The best way to prevent fleet crashes and in the process lower injury frequency rates is to hire drivers based on their ability and past performance. This discovery comes from Liberty Mutual Group, which recently released the results of its annual trucker survey.
As part of the study, the company identified practices in seven key areas that contributed to lower injury frequency rates:
1. Management Programs
· Most companies that measure injury frequency rates have lower frequency rates.
· Those companies that conduct driver surveys had frequency rates 18 percent lower than those that didn’t conduct surveys.
· While most companies conduct injury investigations, those that use written injury investigation forms, ask for prevention recommendations, calculate injury rates, set injury rate goals and track injury rates by customer had a 13 percent lower injury frequency rate.
· Four out of five companies have a written seat belt policy and close to 50 percent have both a written seat belt policy and enforcement activities. Those with both the policy and enforcement had a crash injury frequency rate that was 33 percent lower than those that didn’t use both.
· Four out of five companies use a hiring checklist to document each step of the hiring process. Those using a hiring checklist had 30 percent lower injury frequency rates.
· Four out of five companies have job descriptions that include essential job functions. Companies including essential job functions in the job descriptions had an 11 percent lower injury frequency rate.
· Four out of five companies designate a medical provider. Those using designated medical providers had slightly lower injury frequency rates.
4. Monitoring Performance
· Companies that provide technology for driver managers so they can verify available hours of service for drivers had a 37 percent lower crash injury frequency rate.

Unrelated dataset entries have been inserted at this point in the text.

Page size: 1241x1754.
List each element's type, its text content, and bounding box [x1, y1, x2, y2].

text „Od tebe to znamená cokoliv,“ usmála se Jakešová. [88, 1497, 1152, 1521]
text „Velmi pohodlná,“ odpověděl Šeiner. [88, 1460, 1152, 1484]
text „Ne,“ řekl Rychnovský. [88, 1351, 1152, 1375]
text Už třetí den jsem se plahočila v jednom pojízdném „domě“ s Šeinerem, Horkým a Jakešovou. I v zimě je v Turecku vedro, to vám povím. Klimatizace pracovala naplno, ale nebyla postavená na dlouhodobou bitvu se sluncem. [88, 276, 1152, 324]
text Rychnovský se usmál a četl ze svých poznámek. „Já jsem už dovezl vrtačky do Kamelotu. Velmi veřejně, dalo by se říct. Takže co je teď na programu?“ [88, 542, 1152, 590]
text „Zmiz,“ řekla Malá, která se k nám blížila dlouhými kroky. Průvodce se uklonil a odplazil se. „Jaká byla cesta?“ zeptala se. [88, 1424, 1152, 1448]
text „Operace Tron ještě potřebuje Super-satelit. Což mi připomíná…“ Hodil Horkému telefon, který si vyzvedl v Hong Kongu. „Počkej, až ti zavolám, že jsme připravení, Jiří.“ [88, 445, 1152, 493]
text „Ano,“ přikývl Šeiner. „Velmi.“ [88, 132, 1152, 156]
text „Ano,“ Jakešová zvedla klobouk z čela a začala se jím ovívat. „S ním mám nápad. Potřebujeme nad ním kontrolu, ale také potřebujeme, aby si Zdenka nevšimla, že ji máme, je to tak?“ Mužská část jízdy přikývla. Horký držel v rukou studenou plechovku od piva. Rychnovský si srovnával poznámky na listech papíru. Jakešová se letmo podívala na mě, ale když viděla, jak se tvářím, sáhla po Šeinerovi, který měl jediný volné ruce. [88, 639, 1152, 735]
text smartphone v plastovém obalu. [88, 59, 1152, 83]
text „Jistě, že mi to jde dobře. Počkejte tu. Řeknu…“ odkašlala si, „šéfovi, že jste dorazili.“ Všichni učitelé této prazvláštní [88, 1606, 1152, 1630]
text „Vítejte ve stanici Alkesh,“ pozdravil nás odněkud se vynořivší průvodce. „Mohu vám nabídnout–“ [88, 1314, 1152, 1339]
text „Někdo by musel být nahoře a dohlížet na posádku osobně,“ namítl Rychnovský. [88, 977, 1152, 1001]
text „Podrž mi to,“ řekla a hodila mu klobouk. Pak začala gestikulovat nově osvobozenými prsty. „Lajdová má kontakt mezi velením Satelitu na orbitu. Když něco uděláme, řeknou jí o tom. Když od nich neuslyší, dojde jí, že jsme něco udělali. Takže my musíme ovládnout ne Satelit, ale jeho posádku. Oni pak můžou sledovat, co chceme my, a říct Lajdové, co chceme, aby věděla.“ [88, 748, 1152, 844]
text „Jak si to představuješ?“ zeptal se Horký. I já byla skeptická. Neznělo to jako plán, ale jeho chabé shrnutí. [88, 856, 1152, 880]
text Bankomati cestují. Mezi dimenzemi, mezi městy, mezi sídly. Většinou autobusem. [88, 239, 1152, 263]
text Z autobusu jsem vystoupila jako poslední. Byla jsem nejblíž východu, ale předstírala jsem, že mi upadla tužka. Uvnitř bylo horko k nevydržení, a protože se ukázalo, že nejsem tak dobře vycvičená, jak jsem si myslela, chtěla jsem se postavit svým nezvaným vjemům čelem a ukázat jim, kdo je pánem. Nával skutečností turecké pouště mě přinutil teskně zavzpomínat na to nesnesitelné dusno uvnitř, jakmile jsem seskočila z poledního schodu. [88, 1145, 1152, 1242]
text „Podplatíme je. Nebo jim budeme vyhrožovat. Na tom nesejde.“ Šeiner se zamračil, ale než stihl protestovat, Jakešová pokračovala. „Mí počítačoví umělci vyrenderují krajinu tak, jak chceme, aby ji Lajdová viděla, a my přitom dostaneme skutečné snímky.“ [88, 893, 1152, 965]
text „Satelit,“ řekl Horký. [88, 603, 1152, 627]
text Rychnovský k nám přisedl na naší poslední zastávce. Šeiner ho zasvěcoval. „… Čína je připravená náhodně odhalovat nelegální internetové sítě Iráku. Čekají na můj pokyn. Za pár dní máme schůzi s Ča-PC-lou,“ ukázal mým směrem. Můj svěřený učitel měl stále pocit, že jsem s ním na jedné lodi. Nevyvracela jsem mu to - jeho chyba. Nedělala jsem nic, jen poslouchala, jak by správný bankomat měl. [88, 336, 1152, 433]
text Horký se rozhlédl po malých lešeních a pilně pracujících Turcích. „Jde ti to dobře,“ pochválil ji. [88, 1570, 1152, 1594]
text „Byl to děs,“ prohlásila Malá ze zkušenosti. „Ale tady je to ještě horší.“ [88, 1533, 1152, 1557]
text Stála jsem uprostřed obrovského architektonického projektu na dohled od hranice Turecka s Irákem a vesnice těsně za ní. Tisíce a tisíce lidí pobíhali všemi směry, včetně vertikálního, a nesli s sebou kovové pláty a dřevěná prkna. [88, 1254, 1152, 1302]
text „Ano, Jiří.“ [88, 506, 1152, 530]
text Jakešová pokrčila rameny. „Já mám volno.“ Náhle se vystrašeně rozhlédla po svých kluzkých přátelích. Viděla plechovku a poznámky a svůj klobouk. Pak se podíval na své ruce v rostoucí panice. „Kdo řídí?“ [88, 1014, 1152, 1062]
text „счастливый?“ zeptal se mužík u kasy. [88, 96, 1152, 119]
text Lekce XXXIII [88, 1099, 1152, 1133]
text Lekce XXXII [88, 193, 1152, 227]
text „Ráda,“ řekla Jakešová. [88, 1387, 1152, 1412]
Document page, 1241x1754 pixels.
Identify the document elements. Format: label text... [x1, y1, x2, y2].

· One out of four companies have GPS and use it to monitor speed. These companies had a 15 percent lower crash injury frequency rate.
· Two out of three companies conduct road observations. This practice results in a slightly lower injury frequency rate.
5. Transitional Work Programs
· One out of four companies had someone responsible for tracking employees out of work and had written transitional work job descriptions. The group using both had a 7 percent lower injury frequency rate.
6. Injury Prevention
· Most companies offer some form of injury prevention activities. Those that use an injury prevention manual, provide regular training and have observations for enforcement had an injury frequency rate that was one-third of those that do not.
· Three out of four companies use written agendas for training. While written agendas are important, the survey found that injury frequency rates went down as the training group size became smaller. Those with written agendas and one-on-one training had a 30 percent lower injury frequency rate.